Aim of the exercise » Return each line in the rows below that contains the string "Gratis".

Input data »
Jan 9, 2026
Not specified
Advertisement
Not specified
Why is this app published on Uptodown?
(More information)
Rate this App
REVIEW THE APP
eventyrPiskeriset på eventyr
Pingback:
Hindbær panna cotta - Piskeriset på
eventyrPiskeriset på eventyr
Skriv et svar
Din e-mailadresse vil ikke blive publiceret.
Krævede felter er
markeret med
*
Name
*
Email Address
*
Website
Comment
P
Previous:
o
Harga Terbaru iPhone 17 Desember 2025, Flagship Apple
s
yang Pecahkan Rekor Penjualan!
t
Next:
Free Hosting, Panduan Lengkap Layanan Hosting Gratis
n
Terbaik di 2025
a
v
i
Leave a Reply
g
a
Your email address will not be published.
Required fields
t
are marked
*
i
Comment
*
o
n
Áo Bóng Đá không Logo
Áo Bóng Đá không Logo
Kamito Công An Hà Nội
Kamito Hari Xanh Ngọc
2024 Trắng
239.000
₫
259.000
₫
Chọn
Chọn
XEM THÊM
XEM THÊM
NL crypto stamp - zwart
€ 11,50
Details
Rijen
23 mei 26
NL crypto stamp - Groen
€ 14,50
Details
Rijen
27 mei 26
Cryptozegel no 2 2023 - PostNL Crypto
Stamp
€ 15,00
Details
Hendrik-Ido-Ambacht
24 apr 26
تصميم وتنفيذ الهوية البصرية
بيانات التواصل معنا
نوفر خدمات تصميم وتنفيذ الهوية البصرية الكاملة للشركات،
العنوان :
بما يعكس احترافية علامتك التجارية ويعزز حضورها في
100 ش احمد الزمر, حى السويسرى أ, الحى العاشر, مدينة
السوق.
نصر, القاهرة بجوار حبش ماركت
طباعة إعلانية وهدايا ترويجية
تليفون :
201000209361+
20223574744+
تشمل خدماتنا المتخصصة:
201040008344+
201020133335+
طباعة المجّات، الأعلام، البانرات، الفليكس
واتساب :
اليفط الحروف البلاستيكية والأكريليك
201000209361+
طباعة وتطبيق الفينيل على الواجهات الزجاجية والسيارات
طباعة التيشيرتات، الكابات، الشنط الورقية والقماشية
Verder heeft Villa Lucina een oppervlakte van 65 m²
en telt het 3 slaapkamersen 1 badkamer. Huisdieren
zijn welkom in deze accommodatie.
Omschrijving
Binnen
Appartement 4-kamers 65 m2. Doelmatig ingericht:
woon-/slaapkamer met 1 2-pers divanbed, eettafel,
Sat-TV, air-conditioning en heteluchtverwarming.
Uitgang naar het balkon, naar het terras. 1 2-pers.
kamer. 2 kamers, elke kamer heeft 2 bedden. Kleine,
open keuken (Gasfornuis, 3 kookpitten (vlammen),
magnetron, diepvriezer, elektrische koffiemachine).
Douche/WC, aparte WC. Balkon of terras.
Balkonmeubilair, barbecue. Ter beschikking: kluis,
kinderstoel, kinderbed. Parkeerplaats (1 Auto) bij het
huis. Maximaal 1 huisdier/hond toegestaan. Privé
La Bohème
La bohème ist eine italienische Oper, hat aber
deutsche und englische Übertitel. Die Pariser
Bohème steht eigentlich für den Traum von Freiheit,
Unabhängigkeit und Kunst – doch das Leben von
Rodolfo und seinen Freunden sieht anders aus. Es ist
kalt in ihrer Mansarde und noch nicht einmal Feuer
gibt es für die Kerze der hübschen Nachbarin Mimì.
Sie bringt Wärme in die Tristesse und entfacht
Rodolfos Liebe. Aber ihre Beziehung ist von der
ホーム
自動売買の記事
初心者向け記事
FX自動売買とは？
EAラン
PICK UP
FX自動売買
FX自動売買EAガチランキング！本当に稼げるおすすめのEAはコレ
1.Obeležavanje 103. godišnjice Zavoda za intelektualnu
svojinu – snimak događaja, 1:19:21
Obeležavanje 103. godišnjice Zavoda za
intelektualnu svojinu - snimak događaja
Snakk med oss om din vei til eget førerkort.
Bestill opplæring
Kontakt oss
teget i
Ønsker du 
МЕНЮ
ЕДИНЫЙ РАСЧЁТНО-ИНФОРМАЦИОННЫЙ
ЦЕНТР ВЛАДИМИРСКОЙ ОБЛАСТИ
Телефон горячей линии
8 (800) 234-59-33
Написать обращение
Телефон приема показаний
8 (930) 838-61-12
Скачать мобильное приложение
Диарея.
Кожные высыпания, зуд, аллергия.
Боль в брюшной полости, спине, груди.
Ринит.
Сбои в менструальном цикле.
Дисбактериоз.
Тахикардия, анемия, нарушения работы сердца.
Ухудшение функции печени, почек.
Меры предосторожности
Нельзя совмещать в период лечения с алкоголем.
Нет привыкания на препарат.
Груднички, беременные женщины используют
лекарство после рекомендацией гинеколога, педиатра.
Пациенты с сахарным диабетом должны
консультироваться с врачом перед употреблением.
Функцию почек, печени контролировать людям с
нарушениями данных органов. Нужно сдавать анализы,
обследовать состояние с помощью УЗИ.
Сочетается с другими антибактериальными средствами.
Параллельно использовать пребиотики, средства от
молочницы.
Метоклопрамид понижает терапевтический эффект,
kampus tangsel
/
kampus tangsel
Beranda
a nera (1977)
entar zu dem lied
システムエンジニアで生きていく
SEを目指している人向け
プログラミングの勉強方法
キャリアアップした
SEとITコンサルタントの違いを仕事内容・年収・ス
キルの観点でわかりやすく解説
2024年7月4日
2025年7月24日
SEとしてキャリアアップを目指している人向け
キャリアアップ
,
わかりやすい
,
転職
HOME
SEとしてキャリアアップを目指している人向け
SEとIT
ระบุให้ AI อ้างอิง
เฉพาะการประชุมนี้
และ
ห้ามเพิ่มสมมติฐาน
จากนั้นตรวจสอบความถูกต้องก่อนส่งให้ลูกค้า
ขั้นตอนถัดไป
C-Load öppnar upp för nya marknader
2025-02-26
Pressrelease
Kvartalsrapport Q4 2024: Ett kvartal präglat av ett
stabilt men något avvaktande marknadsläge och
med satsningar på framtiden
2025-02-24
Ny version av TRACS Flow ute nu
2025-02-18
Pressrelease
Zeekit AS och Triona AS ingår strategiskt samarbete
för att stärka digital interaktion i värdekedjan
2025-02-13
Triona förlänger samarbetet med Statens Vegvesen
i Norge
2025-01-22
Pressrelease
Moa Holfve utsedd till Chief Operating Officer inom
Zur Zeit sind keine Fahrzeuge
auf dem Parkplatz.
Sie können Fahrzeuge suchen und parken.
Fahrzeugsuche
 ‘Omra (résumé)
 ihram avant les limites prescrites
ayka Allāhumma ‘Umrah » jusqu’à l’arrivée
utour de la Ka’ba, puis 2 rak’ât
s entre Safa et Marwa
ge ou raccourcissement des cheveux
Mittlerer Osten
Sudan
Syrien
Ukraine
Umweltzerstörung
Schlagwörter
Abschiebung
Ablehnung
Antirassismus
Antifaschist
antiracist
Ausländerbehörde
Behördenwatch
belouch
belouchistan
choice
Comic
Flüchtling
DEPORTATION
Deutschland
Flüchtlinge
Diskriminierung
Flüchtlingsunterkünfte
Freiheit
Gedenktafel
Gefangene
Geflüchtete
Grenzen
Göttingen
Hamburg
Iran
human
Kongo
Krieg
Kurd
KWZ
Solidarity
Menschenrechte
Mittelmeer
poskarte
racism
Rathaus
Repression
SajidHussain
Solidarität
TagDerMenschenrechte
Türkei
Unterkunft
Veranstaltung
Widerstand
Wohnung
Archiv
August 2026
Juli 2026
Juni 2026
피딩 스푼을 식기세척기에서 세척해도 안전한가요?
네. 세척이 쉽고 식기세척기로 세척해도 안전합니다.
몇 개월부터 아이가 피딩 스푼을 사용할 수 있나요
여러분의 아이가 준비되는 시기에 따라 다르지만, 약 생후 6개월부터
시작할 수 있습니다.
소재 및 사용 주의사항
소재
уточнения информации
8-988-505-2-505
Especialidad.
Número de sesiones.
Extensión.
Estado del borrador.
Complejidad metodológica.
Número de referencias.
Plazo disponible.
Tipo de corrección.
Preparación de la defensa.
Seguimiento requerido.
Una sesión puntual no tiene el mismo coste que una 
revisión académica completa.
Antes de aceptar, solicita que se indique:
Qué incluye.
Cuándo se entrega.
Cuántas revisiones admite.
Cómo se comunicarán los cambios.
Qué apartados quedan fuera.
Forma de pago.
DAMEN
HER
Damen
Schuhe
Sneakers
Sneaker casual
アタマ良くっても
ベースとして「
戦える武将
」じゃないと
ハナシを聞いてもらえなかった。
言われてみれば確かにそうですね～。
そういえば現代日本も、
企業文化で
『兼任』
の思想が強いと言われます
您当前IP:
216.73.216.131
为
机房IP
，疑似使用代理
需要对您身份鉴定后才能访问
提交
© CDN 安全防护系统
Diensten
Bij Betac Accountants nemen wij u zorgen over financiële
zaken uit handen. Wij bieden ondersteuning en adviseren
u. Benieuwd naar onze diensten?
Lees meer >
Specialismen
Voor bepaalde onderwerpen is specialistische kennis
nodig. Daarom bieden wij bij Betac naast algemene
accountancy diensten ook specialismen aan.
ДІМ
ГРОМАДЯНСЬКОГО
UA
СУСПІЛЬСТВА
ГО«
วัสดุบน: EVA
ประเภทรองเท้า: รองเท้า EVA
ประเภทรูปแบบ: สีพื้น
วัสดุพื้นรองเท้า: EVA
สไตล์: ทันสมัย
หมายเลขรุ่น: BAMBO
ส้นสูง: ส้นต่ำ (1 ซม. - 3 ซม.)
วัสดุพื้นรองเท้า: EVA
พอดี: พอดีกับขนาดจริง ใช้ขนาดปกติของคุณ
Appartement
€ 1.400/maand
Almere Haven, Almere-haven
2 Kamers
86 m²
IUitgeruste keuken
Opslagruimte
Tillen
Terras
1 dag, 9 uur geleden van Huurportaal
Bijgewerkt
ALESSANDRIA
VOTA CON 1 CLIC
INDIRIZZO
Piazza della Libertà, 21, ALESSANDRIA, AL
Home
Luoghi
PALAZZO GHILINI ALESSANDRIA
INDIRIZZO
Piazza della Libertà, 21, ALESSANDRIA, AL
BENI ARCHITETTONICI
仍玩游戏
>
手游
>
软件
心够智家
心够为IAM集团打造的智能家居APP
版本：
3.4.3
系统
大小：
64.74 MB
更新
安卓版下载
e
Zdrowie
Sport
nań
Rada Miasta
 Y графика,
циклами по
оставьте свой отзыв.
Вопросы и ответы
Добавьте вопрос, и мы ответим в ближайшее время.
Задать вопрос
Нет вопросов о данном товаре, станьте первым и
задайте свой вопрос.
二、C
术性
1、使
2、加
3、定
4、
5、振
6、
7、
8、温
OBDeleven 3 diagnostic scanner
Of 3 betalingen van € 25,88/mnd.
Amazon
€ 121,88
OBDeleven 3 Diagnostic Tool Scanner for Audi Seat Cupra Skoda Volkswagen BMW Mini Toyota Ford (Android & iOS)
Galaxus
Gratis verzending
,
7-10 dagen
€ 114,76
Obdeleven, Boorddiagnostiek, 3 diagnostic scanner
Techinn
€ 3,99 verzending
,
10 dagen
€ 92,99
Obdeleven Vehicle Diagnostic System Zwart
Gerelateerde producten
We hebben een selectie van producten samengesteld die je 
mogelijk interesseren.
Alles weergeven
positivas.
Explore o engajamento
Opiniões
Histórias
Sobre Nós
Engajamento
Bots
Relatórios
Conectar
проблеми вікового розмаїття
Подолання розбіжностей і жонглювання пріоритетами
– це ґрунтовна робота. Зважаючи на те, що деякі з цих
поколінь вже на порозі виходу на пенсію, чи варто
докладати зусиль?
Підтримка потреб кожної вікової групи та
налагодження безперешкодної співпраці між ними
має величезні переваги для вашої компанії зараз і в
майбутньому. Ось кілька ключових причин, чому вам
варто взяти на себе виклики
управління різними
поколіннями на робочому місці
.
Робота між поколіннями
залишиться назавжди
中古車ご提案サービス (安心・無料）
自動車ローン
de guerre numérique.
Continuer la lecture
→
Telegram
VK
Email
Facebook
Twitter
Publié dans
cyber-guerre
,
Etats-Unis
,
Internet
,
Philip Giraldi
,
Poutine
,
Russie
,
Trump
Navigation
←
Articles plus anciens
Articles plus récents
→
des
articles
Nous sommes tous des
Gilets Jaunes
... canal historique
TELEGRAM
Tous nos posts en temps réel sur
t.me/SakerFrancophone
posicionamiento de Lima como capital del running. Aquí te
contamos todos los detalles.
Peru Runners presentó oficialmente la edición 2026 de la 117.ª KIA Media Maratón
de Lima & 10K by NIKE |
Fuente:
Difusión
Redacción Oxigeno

Answer section »
Free Hosting, Panduan Lengkap Layanan Hosting Gratis
Gratis verzending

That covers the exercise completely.